- [Work item] Please restate, word for word, the lines below that begin at the one with "The MIT License (MIT)" and end at the one with "CONNECTION WITH THE SOFTWARE". Leave out all other lines.

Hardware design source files

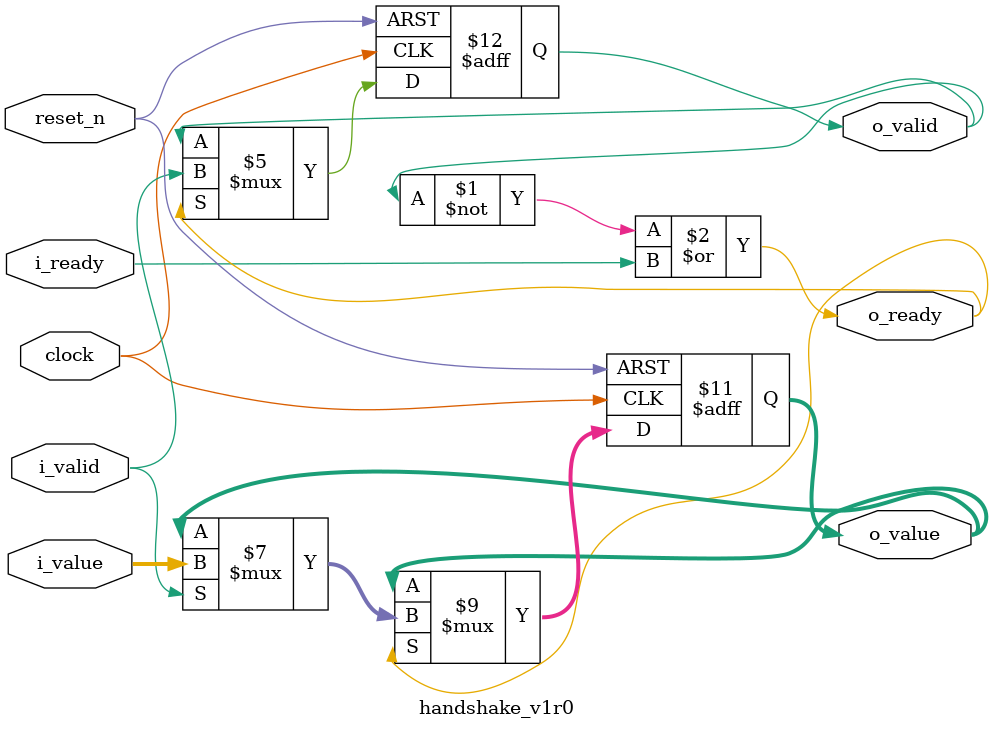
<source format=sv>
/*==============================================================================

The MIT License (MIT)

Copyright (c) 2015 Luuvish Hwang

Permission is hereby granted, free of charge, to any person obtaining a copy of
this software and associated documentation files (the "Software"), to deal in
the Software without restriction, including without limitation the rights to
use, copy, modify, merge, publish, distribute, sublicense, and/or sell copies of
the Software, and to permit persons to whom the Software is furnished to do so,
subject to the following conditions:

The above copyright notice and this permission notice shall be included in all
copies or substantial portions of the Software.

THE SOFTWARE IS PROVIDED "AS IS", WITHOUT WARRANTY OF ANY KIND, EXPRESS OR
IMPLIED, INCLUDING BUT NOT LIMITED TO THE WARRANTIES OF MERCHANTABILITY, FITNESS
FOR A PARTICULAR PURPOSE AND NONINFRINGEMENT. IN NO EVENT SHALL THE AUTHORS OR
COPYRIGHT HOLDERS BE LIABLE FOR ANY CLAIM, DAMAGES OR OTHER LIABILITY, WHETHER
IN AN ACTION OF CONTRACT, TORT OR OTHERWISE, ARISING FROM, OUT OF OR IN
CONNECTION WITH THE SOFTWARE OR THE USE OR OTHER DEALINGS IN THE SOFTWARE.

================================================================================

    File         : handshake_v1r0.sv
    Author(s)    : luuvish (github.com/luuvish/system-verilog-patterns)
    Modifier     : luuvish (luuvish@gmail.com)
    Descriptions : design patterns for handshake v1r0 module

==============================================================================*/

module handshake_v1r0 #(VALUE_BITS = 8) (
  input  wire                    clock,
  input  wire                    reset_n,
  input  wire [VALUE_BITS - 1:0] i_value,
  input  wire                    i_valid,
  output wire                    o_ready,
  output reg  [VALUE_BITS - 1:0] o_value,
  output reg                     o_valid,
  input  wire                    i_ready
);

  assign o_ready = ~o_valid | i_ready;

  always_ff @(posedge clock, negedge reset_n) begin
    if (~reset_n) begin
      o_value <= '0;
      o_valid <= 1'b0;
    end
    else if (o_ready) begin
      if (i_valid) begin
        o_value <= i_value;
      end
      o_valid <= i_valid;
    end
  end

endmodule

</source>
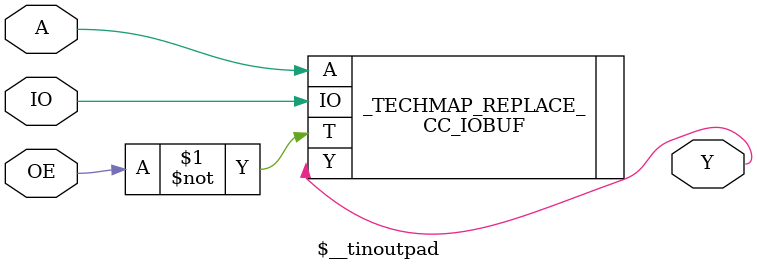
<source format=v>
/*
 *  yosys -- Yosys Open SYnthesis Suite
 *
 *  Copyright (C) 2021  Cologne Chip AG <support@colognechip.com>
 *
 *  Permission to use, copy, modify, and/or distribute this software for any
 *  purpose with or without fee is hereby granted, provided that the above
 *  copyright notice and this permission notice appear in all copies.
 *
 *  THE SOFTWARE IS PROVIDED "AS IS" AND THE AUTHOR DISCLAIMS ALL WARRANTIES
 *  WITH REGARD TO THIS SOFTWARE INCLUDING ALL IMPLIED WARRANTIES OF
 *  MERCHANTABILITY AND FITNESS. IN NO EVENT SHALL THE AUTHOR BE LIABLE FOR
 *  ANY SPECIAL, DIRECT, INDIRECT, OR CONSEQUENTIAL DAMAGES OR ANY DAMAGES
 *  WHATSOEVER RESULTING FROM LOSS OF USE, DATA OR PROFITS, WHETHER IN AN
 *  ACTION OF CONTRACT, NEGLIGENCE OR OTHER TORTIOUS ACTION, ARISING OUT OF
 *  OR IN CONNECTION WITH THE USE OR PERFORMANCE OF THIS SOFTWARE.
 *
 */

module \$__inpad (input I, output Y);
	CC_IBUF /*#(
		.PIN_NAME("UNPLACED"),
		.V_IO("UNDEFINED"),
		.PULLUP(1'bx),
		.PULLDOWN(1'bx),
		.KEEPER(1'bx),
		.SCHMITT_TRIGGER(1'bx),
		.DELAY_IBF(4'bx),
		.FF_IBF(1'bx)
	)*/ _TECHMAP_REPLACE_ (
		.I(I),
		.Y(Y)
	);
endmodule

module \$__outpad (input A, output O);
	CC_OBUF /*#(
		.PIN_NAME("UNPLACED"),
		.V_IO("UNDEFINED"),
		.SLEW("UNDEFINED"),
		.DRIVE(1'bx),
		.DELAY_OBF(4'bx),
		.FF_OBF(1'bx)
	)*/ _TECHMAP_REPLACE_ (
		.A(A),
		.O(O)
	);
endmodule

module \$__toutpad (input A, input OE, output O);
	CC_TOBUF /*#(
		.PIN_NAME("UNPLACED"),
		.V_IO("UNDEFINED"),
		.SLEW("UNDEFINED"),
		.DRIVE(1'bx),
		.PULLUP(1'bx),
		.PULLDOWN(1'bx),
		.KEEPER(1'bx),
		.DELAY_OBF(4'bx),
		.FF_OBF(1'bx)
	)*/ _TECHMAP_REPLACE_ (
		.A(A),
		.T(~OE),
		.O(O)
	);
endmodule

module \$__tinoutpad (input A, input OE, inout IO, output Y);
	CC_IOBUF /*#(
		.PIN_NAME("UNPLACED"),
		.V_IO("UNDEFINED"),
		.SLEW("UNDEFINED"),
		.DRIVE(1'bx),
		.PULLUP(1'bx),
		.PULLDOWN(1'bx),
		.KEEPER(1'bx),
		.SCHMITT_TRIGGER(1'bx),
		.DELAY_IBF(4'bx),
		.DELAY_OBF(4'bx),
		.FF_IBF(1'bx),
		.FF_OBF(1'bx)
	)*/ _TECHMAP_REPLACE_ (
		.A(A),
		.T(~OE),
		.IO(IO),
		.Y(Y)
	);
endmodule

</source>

- [Response to this task]
The MIT License (MIT)

Copyright (c) 2015 Luuvish Hwang

Permission is hereby granted, free of charge, to any person obtaining a copy of
this software and associated documentation files (the "Software"), to deal in
the Software without restriction, including without limitation the rights to
use, copy, modify, merge, publish, distribute, sublicense, and/or sell copies of
the Software, and to permit persons to whom the Software is furnished to do so,
subject to the following conditions:

The above copyright notice and this permission notice shall be included in all
copies or substantial portions of the Software.

THE SOFTWARE IS PROVIDED "AS IS", WITHOUT WARRANTY OF ANY KIND, EXPRESS OR
IMPLIED, INCLUDING BUT NOT LIMITED TO THE WARRANTIES OF MERCHANTABILITY, FITNESS
FOR A PARTICULAR PURPOSE AND NONINFRINGEMENT. IN NO EVENT SHALL THE AUTHORS OR
COPYRIGHT HOLDERS BE LIABLE FOR ANY CLAIM, DAMAGES OR OTHER LIABILITY, WHETHER
IN AN ACTION OF CONTRACT, TORT OR OTHERWISE, ARISING FROM, OUT OF OR IN
CONNECTION WITH THE SOFTWARE OR THE USE OR OTHER DEALINGS IN THE SOFTWARE.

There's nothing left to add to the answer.